Consecutive indoor room images:
Content starts

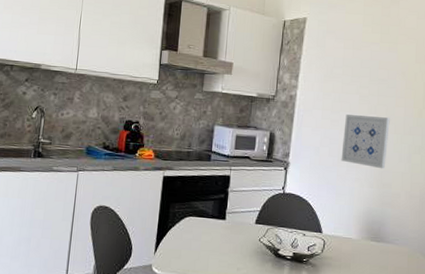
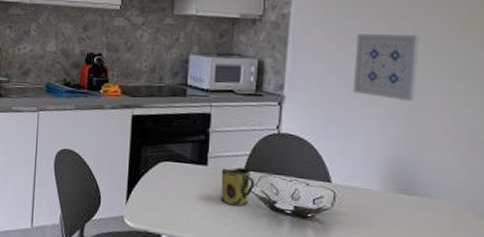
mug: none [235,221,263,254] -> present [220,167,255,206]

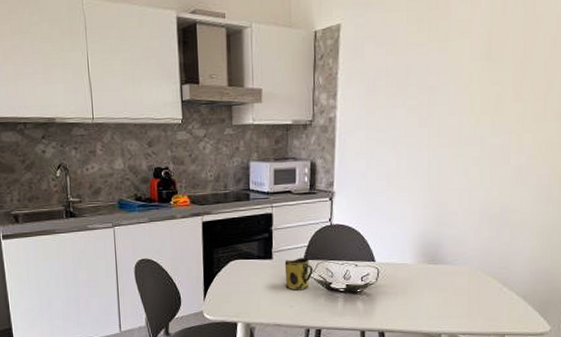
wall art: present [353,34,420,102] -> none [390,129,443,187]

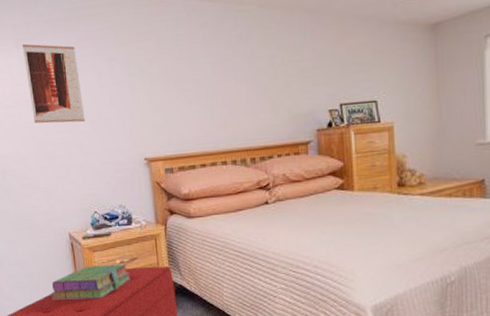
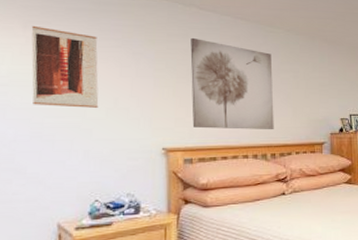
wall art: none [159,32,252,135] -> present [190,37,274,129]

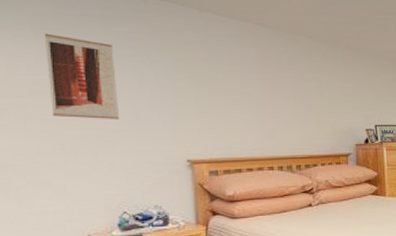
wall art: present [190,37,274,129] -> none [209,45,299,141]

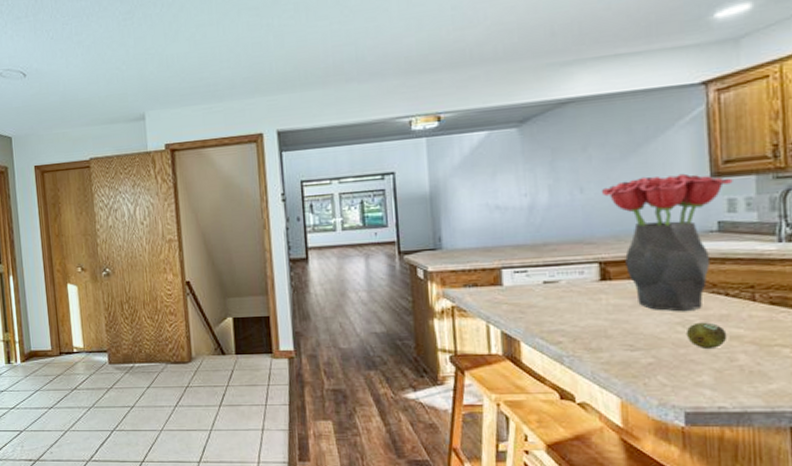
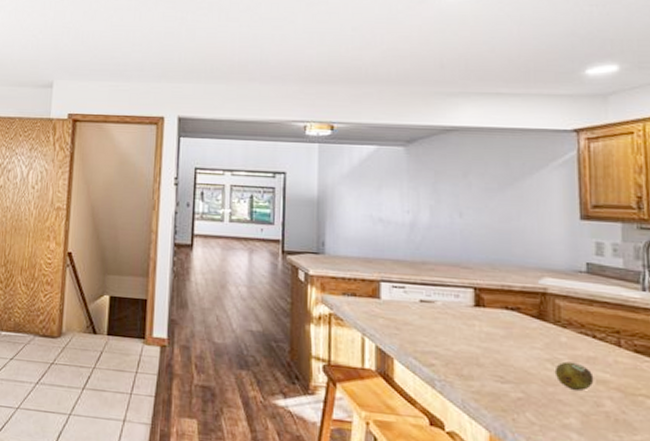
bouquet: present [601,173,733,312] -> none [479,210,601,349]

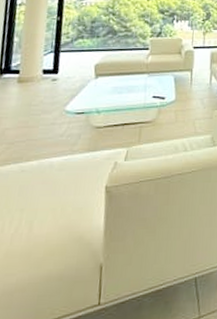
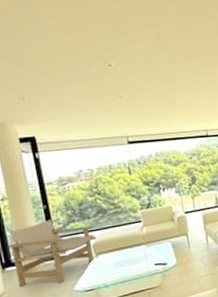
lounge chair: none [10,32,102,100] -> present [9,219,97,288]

Content ends

| EXERCISE OBJECTIVE |
Take the entries shown above and quote them verbatim, passing over the pictures.

| TASK ANSWER |
mug: none [235,221,263,254] -> present [220,167,255,206]

wall art: present [353,34,420,102] -> none [390,129,443,187]

wall art: none [159,32,252,135] -> present [190,37,274,129]

wall art: present [190,37,274,129] -> none [209,45,299,141]

bouquet: present [601,173,733,312] -> none [479,210,601,349]

lounge chair: none [10,32,102,100] -> present [9,219,97,288]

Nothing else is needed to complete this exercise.